* [Source text]:
I came here because this "news article" was lampooned by a YouTube channel I watch. It did not disappoint.
Though to respond to the argument, especially using "Nvidia's own numbers" (helpfully debunked by Adored TV, who do great tech analysis btw) The benefits of owning the fastest graphics card in the world are bragging rights and better fps. In that order.
That said, as a man who owns a 1080ti, (engine limited, nothing I buy will make my game, [Skyrim] go much faster, 5% maybe, and will cost me $1500 just to stand still on more modern hardware.) I feel no compunction to pay for a 2080ti. "ooh shiny" yeah sure. but ray tracing isn't going to work on any game I have, and at it's heart, ray tracing is shadows, sure you get reflections, but we can do global illumination, volumetrics and caustics already, we've had them for years. Shadows however, shadows are hard. Good shadows harder and more computationally expensive. It's why we turn shadows off when we want better fps.

* [Supplied data]:
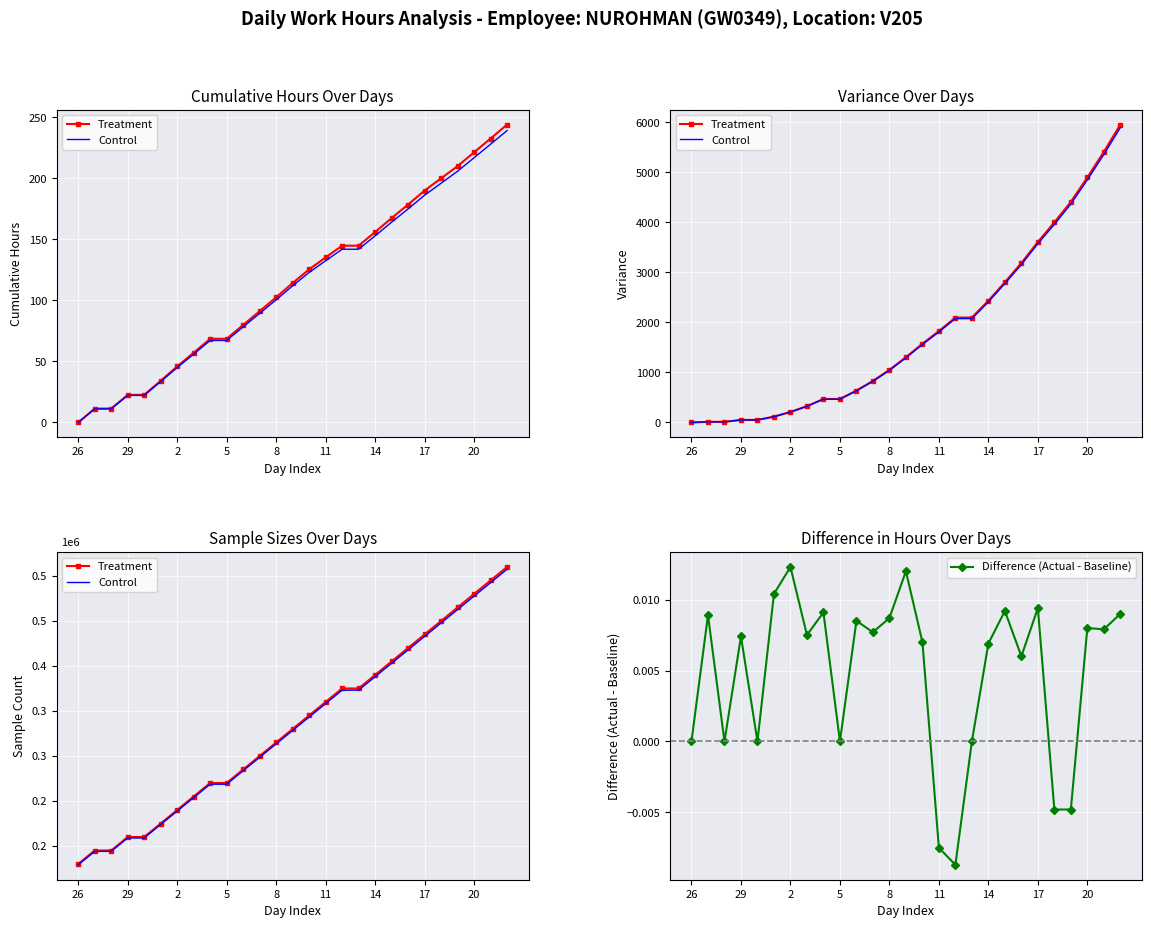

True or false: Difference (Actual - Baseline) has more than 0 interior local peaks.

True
---
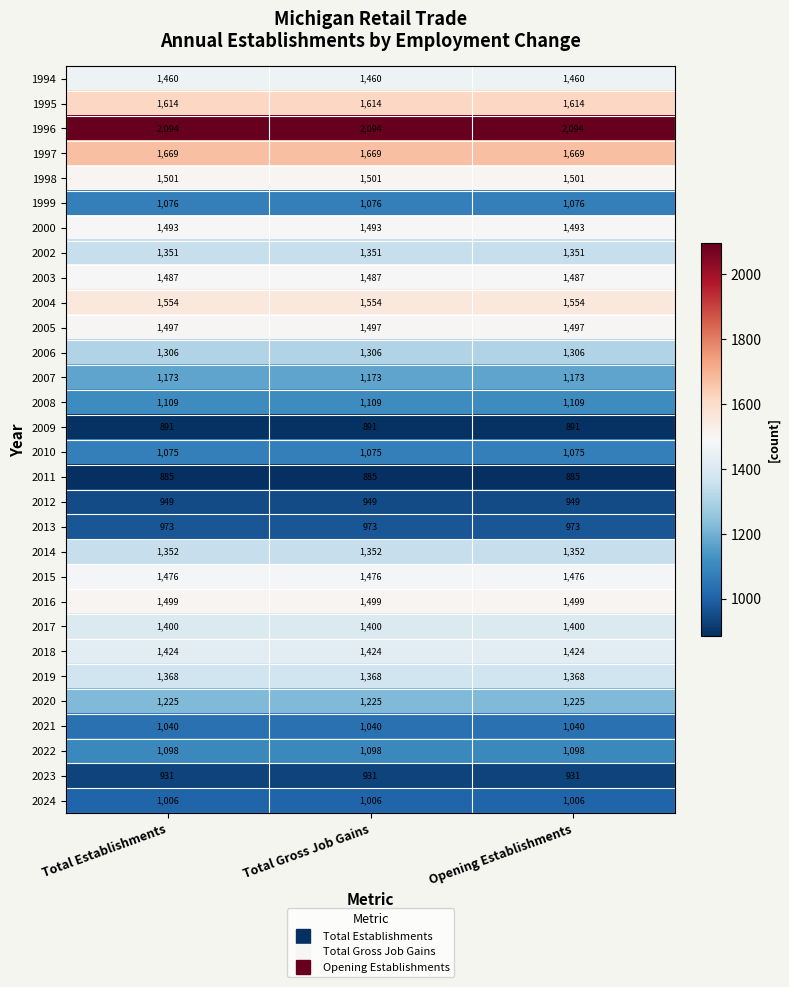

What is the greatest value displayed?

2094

* [Task instructions]:
• A. List the graphics effects that the graphics card comment says we can already do and have had for years.
• B. Pick up the graphics card comment after its final sentence and continue writing it.
The records are separate material, unrelated to the graphics card comment.

* [Your written answers]:
• A. Global illumination, volumetrics, and caustics.

• B.
I suppose I can reasonably expect another 13-25% better performance, though how that helps me at 1080p where in any other game I get 60fps solid, I don't know. Hell I got 60fps in Witcher 3 with my R9 390, I only bought the 1080ti to take the card out of the equation. Because if you buy the fastest GPU in the world then you don't have to worry about whether the card is at fault. Every 1080ti is the same within 5% or so, only the cooling solutions differ.
Personally, given the glut of cards left over from mining, it makes more sense to me to to actually buy the 1080ti now, especially at anything like $500, and wait for the 2080ti to get cheaper. By the time the gaming landscape has moved on, then like the LCD screen, you too will be able to buy the 2080 on ebay.
Let's face it, ray tracing is only going to work with a small number of games, by which I mean a few genre's of game, mostly fully rendered 3D worlds. I don't need a ray traced muzzle flash when a cheap spirite will do. I god of the drop ship and shot the rock and marvelled at the bump map on the rock in the original Halo. That was a long time ago. Decent graphics are now table stakes, but only for a handful of AAA games, and those seem to be going the way of all flesh at present.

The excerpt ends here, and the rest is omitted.